Elasticsearch Lessons

I’ve recently spent a fair amount of time working with Elasticsearch and I wanted to take some time to record my thoughts and lessons learned while hopefully avoiding the common best practices article fodder. For anyone working with Elasticsearch I can’t recommend the official docs highly enough.


Elasticsearch is a Search Engine, not a Database

This shouldn’t sound surprising, but misunderstanding this statement and its ramifications caused a lot of headaches on a project. At first glance the usage of Elasticsearch in the project makes sense; the users are looking for fairly small subset of a large collection of documents. This is the kind of thing Elasticsearch excels at, however it ended up being leveraged more as a traditional relational database. This sacrificed a lot of the benefits of the technology and required extra work that was hard to plan for. The search page would initially load with minimal filters in place. Because we didn’t crop results down we ended up attempting to pull all results. This means larger users were hitting Elasticsearch’s 10_000 result size limit which caused a multitude of problems along the data pathway. You can work around limits like this with certain APIs like Scroll, but this has some very real risks around performance and memory usage. I think it would be preferable to really focus on providing only the information the user needs, which probably isn’t thousands of results without some kind of aggregation.

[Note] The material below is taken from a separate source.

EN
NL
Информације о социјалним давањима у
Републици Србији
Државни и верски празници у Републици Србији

Another issue that cropped up was that many-to-one relationships in the data required a lot of redundancy since that one object had to be stored fully in each associated document. This made some things that are painless in a relational database much more convoluted. As an example, every document in the system was associated with a piece of equipment. When information for that equipment changes you couldn’t just update the equipment table in one spot. Instead you’d have to update every document to include that changed piece of equipment data. We had a piece of information that changed regularly which meant we were constantly updating large swaths of documents. A lot of pain would have been avoided if that equipment data was stored elsewhere and any filtering done on it could be done ahead of time.

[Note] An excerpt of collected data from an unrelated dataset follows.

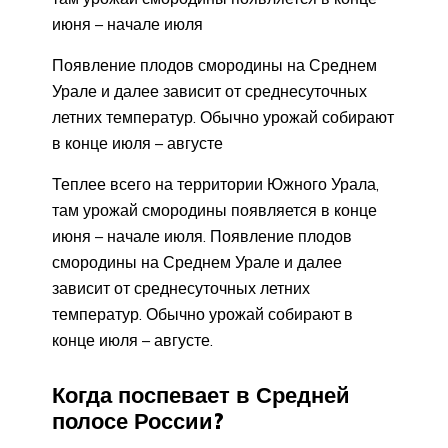
июня – начале июля
Появление плодов смородины на Среднем
Урале и далее зависит от среднесуточных
летних температур. Обычно урожай собирают
в конце июля – августе
Теплее всего на территории Южного Урала,
там урожай смородины появляется в конце
июня – начале июля. Появление плодов
смородины на Среднем Урале и далее
зависит от среднесуточных летних
температур. Обычно урожай собирают в
конце июля – августе.
Когда поспевает в Средней
полосе России?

When working with a relational database people are cautious about write operations. For ACID reasons saving changes generally means you’re locking a row or table for the duration of your alteration which is expensive. Due to this there’s a fairly common pattern of making certain that the change you want to store isn’t already present in the database. I saw this idea carried over in our use of Elasticsearch. Any time a document was going to be submitted to Elasticsearch that document would first be retrieved for an equality check on the server. This turned out to have been both redundant and inefficient with our work loads. We doubled our number of network calls and in the case that the update wasn’t needed we were slower than just sending the document to Elasticsearch and letting it return a noop(its default behavior). Since our documents were relatively small and false updates were rare we ended paying large overheads and missing out on the benefit Elasticsearch could provide.

Elasticsearch Redundant Update Flow

Slow Logs (This is the feature name, not a critique)

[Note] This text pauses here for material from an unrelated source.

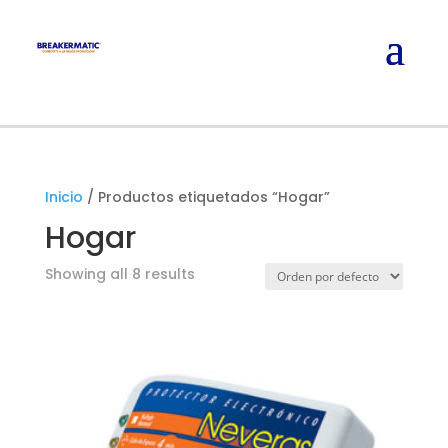
Inicio
/ Productos etiquetados “Hogar”
Hogar
Showing all 8 results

Elasticsearch is fast at what it does, but it’s still possible to create queries that are slow if we’re not careful. Waiting on your users to report these speed issues isn’t great. You might even have health metrics on common endpoints but it can be hard to know where that time is being spent if Elasticsearch is only one piece of your backend. Elasticsearch provides built in logging for slow queries that is configurable on a per index basis. Just specify a time threshold and all queries exceeding it will be logged for review. This feature is disabled by default so it’s easy to overlook. The Slow Logs feature provides a great way to have certainty when someone asks you if Elasticsearch is fast enough, and lets you know if you have an issue with a query you’ve written.

It’s About Time

Elasticsearch really shines with temporal data. The farther your use case strays from this the less common Elasticsearch idioms will apply to what you’re doing. One common way to this can surprise people is via the Kibana plugin. Kibana is an excellent dashboard for your Elasticsearch instance that provides a handy searchable exploration tab for examining the data in your instance. It’s easy to forget that this exploration view is time bounded. If the type of document you’re interested in doesn’t have a time-based field it’s impossible to retrieve or view those documents via exploration. This can cause a lot of confusion if you forget about it, but can be bypassed by using the dev tab in Kibana or other tools like Elasticsearch Head that facilitate running queries against the REST endpoints.

I think if I was setting up indexes and mappings in the future I would consider making different indexes for temporal data vs non temporal items. This would let me leverage automatic lifecycle management and other features in the situations where they make sense.